> _Instructions to follow_: Once you find the line with "skóry głowy" in the entries below, print it and each line after it up to and including the line with "ection devrait s’attendre à ce que le", exactly, without pictures.

(Saved entries)

※

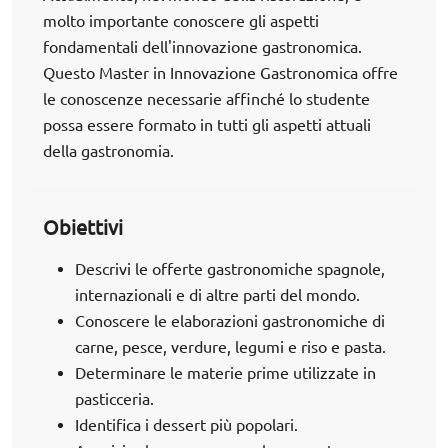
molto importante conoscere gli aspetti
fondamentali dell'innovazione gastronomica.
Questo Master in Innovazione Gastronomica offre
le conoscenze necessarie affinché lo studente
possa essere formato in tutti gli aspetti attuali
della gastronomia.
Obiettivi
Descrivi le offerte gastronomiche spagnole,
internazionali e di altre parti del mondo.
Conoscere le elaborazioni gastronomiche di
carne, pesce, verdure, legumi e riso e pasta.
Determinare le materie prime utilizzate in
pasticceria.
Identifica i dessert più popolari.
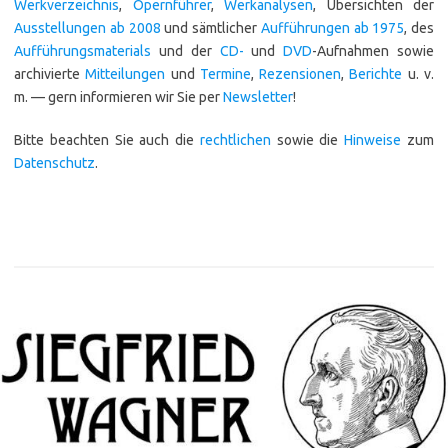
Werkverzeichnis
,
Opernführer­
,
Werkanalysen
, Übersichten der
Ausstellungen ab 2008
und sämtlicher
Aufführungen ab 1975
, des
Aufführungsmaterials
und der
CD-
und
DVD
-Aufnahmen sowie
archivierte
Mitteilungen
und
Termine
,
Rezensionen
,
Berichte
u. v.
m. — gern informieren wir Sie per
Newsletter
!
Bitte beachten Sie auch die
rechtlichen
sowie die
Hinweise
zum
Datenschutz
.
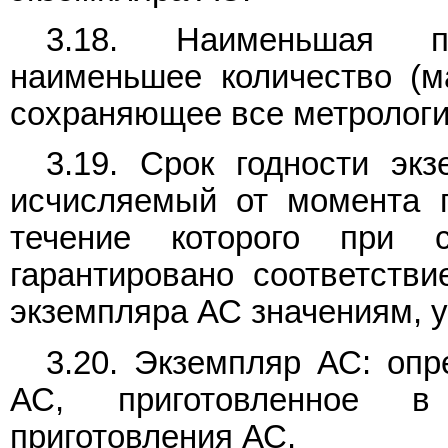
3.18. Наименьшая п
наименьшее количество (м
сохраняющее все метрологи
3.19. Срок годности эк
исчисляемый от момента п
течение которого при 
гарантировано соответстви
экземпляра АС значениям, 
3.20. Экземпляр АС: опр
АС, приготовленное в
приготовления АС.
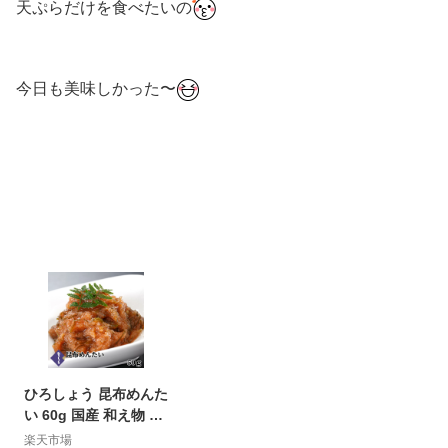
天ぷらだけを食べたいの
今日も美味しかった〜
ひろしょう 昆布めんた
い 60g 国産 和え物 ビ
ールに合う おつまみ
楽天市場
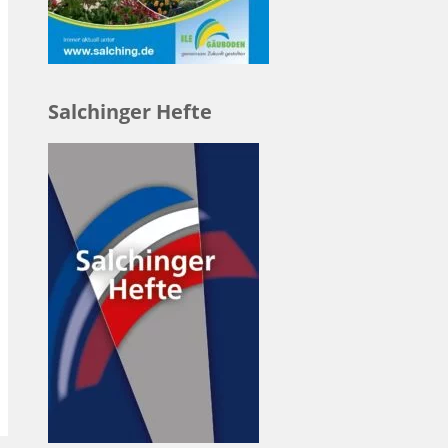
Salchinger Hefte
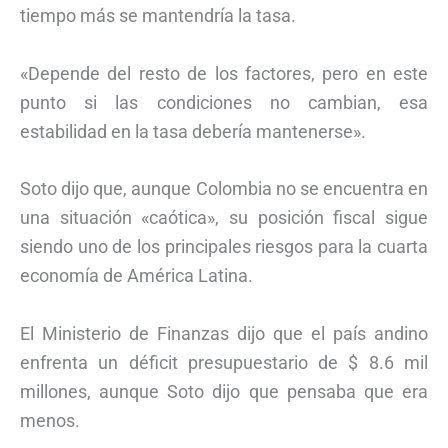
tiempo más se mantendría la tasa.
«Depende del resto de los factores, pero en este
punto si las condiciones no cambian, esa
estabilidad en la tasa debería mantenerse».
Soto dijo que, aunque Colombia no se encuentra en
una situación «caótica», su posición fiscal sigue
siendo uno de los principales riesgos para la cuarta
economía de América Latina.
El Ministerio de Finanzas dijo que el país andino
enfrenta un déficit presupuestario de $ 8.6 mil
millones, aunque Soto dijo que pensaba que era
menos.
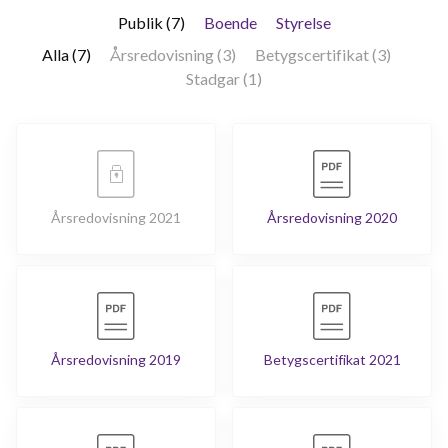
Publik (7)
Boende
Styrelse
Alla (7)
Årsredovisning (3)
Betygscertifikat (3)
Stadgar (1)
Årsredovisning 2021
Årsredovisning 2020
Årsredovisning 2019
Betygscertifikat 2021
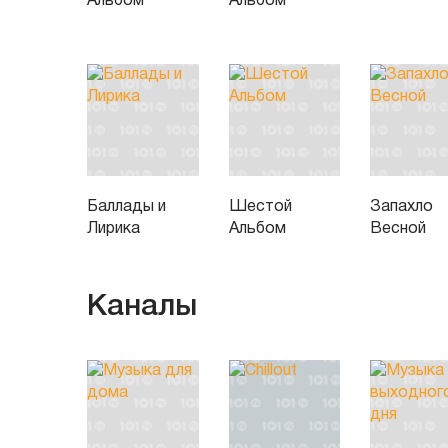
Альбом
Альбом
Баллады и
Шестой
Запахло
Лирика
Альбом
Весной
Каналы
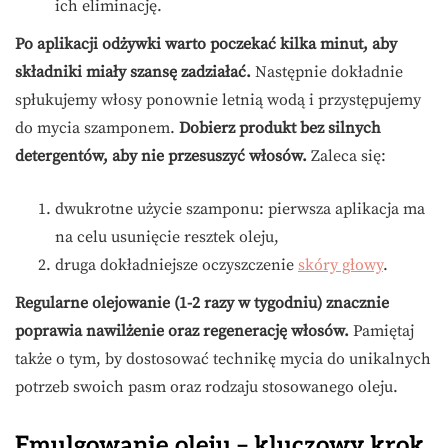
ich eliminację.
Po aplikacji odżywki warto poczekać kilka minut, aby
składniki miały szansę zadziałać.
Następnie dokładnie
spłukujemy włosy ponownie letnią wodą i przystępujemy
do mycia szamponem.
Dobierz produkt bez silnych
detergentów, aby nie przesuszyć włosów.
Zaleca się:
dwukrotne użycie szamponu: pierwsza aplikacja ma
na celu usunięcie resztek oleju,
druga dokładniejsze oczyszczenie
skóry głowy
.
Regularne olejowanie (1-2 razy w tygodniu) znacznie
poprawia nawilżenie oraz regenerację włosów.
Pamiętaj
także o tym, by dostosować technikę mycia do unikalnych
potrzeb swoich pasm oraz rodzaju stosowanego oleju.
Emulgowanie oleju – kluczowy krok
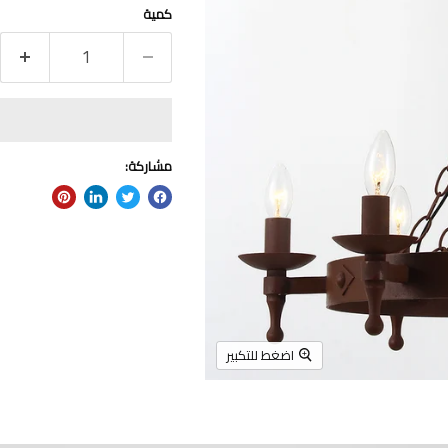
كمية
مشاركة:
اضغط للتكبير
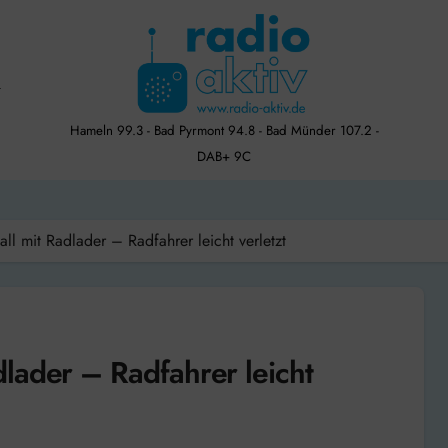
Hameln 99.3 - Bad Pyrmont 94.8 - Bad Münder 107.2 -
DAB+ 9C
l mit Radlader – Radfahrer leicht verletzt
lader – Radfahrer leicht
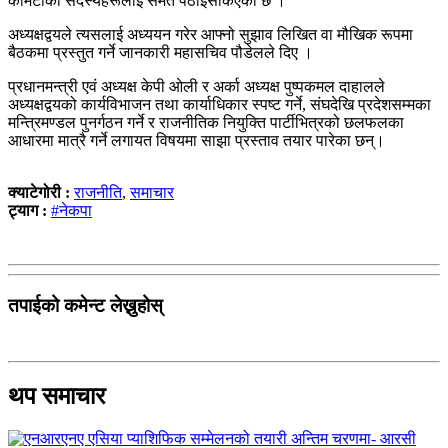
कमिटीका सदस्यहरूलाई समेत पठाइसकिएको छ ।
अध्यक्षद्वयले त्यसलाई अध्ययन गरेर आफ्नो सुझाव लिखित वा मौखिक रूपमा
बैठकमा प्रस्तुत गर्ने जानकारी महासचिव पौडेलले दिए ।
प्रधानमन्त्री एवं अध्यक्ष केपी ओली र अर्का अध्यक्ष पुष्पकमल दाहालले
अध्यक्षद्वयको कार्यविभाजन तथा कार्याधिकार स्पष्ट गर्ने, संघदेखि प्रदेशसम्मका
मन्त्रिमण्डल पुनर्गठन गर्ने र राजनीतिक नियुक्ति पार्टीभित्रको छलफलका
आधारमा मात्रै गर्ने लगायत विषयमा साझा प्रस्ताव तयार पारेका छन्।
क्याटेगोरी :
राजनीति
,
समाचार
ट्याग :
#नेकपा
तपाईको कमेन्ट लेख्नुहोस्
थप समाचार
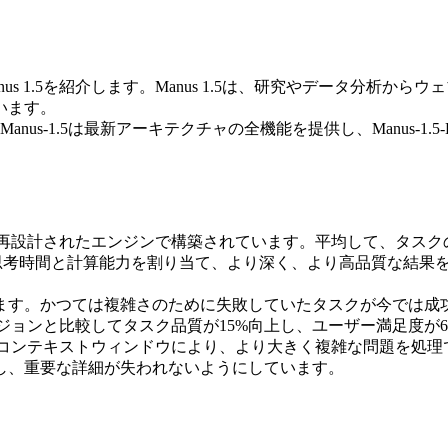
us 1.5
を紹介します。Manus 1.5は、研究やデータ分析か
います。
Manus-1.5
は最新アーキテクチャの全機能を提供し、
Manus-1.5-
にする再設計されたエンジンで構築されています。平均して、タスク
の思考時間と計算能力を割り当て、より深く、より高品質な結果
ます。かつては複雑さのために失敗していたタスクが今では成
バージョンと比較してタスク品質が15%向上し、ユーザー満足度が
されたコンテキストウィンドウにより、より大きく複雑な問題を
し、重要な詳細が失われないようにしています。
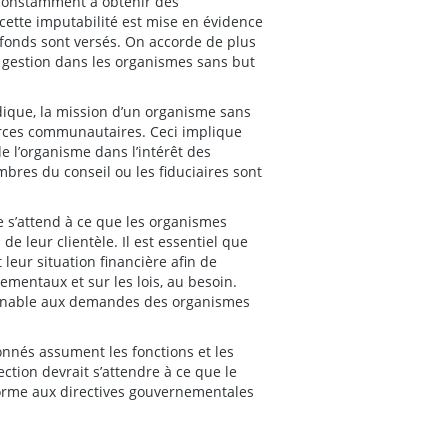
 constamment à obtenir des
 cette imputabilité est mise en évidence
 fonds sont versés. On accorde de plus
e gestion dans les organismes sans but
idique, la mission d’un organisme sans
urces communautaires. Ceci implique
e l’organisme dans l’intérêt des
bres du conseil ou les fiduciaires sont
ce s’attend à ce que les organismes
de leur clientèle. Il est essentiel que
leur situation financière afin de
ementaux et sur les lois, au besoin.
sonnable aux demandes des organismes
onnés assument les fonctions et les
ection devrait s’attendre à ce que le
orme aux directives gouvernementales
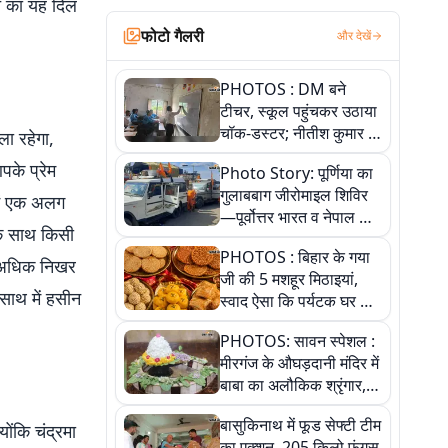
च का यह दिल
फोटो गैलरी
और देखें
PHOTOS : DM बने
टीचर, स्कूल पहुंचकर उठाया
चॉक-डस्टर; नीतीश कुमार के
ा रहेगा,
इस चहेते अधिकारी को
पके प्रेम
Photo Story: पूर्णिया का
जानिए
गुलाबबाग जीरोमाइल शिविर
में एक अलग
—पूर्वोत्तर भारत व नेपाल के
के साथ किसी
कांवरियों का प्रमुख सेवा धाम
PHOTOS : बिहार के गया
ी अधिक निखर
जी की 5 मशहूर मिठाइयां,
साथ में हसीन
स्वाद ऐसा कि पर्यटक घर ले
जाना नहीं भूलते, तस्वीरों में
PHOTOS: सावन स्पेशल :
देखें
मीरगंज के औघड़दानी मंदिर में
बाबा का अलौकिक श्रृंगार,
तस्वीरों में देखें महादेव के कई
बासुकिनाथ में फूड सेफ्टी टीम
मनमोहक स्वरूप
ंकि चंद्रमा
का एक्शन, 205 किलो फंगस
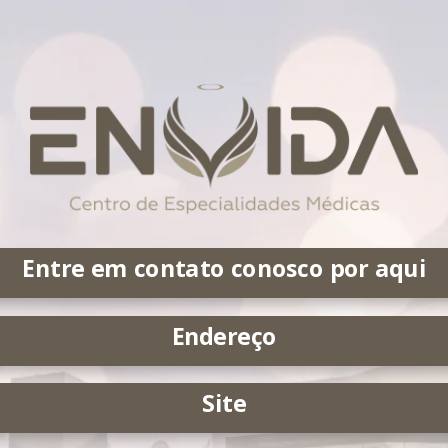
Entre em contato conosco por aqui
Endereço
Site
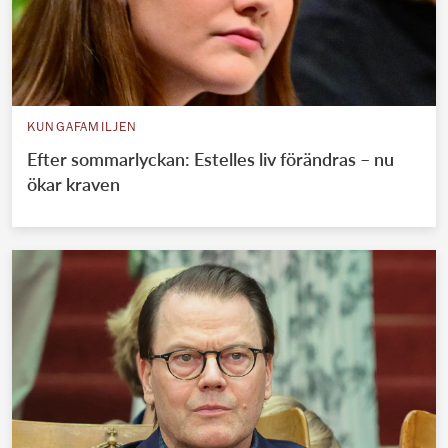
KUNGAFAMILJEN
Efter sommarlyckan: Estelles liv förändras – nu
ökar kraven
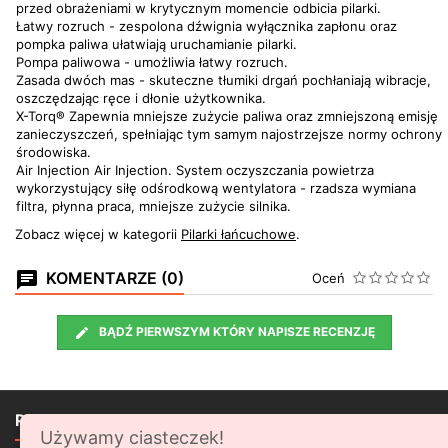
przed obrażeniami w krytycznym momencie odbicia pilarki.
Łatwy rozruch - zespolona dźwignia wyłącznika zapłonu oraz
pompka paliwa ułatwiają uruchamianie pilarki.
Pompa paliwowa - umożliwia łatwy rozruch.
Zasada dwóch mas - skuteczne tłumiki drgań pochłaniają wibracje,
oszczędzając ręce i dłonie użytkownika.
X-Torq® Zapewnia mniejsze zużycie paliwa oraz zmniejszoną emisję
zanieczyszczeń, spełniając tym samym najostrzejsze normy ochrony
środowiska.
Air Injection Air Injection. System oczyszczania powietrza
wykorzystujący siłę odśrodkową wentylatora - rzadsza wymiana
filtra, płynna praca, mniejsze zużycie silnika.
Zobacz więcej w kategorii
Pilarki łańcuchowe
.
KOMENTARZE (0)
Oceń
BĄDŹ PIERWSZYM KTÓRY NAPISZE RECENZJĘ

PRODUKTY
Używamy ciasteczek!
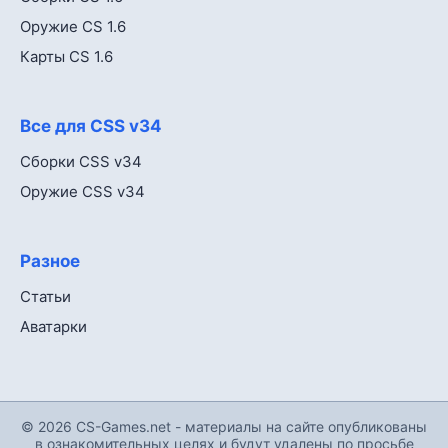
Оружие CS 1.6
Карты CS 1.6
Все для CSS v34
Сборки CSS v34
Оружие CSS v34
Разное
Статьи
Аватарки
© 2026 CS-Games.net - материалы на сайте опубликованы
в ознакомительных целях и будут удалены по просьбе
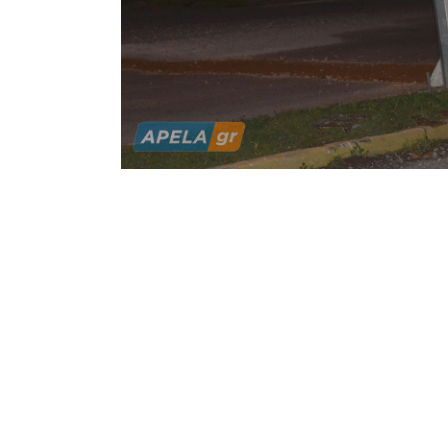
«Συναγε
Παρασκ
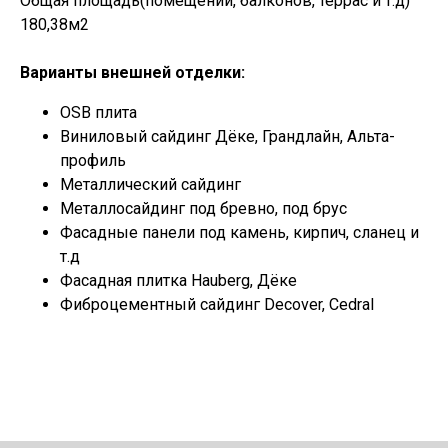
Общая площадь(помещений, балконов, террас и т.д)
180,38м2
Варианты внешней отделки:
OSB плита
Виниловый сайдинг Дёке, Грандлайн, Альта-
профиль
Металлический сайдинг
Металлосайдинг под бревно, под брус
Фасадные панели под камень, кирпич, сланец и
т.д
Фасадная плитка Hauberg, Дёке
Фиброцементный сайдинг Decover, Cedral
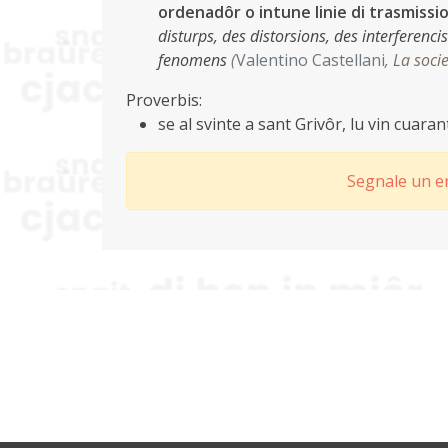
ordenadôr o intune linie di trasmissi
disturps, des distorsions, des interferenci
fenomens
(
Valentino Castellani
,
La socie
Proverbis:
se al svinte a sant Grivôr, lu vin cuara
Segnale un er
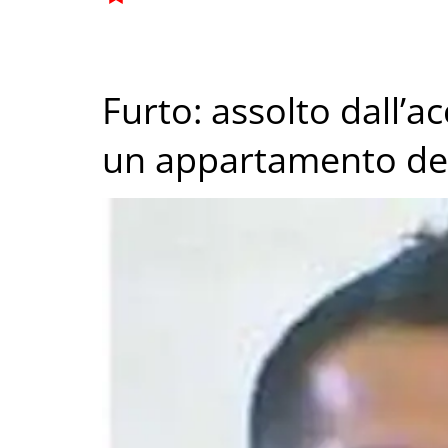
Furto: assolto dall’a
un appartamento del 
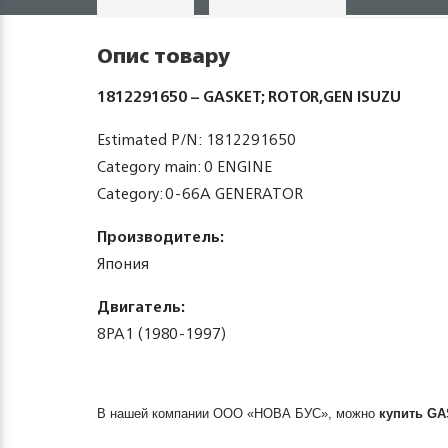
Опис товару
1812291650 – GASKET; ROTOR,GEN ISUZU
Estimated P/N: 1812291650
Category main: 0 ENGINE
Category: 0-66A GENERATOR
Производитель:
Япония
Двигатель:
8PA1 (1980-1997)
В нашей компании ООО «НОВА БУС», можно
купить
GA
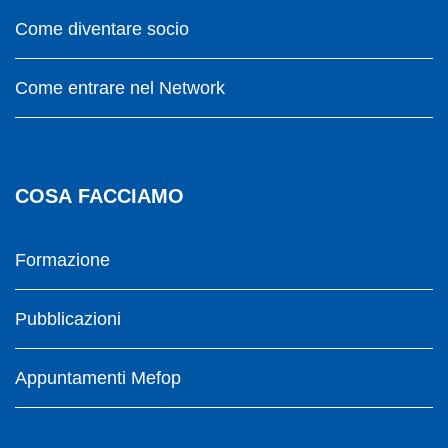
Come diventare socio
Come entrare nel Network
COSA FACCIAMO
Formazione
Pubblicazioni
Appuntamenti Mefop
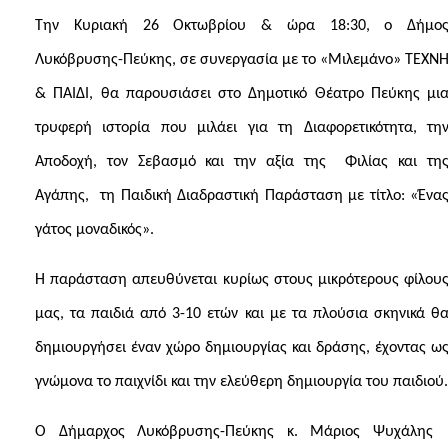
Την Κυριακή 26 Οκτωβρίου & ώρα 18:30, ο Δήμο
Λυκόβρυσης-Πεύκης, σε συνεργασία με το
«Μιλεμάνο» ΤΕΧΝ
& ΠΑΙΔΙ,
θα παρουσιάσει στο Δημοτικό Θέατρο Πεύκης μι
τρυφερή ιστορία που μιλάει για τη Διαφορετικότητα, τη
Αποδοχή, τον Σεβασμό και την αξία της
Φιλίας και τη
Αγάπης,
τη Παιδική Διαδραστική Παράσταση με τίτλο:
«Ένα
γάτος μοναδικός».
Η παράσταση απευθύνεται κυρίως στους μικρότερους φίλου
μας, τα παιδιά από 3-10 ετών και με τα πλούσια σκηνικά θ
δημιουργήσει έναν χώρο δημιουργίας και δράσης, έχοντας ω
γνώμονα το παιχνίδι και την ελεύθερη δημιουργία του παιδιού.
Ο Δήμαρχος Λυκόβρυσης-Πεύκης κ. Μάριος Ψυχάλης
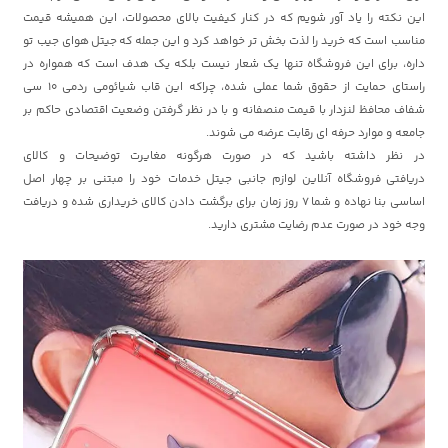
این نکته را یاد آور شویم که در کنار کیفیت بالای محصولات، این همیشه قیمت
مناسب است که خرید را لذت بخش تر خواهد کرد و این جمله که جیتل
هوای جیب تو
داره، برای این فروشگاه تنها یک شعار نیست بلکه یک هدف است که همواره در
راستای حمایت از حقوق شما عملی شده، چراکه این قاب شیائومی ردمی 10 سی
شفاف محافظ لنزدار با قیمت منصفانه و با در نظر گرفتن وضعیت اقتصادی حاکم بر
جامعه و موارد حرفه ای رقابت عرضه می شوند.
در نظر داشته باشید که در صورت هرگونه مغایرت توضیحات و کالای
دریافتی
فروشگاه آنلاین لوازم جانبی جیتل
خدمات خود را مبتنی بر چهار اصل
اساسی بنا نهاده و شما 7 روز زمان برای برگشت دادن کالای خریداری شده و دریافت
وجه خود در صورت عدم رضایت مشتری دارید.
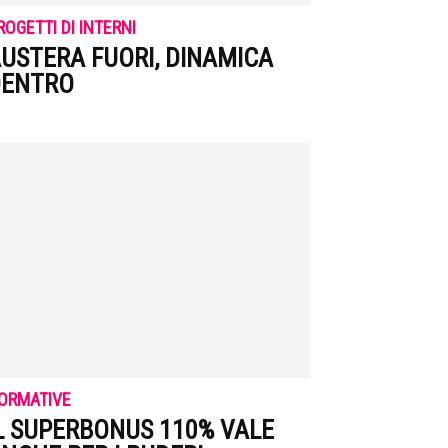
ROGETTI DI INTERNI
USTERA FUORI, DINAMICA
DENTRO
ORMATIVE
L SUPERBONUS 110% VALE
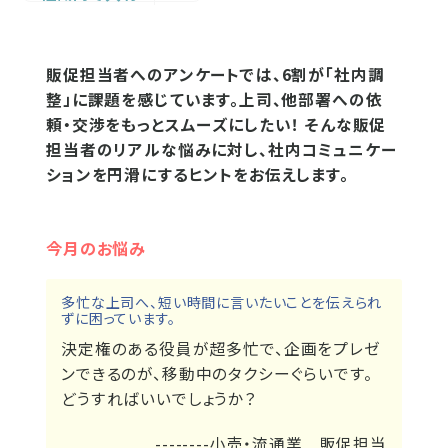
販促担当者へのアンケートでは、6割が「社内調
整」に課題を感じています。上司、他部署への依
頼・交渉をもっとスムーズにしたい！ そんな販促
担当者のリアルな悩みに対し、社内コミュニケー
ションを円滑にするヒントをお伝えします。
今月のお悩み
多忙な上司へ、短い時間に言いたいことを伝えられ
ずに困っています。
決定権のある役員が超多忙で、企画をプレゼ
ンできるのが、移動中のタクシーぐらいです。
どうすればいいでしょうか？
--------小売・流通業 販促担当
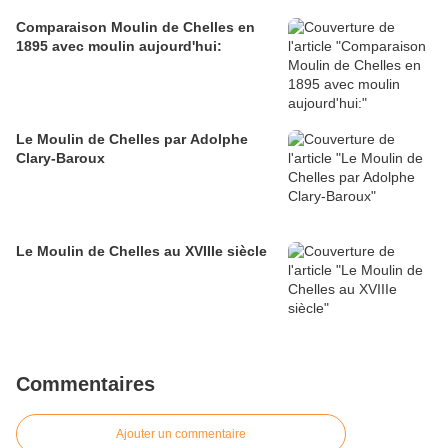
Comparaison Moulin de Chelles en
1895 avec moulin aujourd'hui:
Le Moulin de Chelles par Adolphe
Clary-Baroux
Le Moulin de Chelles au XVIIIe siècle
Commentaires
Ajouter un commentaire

※

> _Response_:
skóry głowy
.
Regularne olejowanie (1-2 razy w tygodniu) znacznie
poprawia nawilżenie oraz regenerację włosów.
Pamiętaj
także o tym, by dostosować technikę mycia do unikalnych
potrzeb swoich pasm oraz rodzaju stosowanego oleju.
Emulgowanie oleju – kluczowy krok
كمية
مشاركة:
اضغط للتكبير
Hameln 99.3 - Bad Pyrmont 94.8 - Bad Münder 107.2 -
DAB+ 9C
l mit Radlader – Radfahrer leicht verletzt
lader – Radfahrer leicht
कमिटीका सदस्यहरूलाई समेत पठाइसकिएको छ ।
अध्यक्षद्वयले त्यसलाई अध्ययन गरेर आफ्नो सुझाव लिखित वा मौखिक रूपमा
बैठकमा प्रस्तुत गर्ने जानकारी महासचिव पौडेलले दिए ।
प्रधानमन्त्री एवं अध्यक्ष केपी ओली र अर्का अध्यक्ष पुष्पकमल दाहालले
अध्यक्षद्वयको कार्यविभाजन तथा कार्याधिकार स्पष्ट गर्ने, संघदेखि प्रदेशसम्मका
मन्त्रिमण्डल पुनर्गठन गर्ने र राजनीतिक नियुक्ति पार्टीभित्रको छलफलका
आधारमा मात्रै गर्ने लगायत विषयमा साझा प्रस्ताव तयार पारेका छन्।
क्याटेगोरी :
राजनीति
,
समाचार
ट्याग :
#नेकपा
तपाईको कमेन्ट लेख्नुहोस्
थप समाचार
us 1.5
を紹介します。Manus 1.5は、研究やデータ分析か
います。
Manus-1.5
は最新アーキテクチャの全機能を提供し、
Manus-1.5-
にする再設計されたエンジンで構築されています。平均して、タスク
の思考時間と計算能力を割り当て、より深く、より高品質な結果
ます。かつては複雑さのために失敗していたタスクが今では成
バージョンと比較してタスク品質が15%向上し、ユーザー満足度が
されたコンテキストウィンドウにより、より大きく複雑な問題を
し、重要な詳細が失われないようにしています。
 constamment à obtenir des
 cette imputabilité est mise en évidence
 fonds sont versés. On accorde de plus
e gestion dans les organismes sans but
idique, la mission d’un organisme sans
urces communautaires. Ceci implique
e l’organisme dans l’intérêt des
bres du conseil ou les fiduciaires sont
ce s’attend à ce que les organismes
de leur clientèle. Il est essentiel que
leur situation financière afin de
ementaux et sur les lois, au besoin.
sonnable aux demandes des organismes
onnés assument les fonctions et les
ection devrait s’attendre à ce que le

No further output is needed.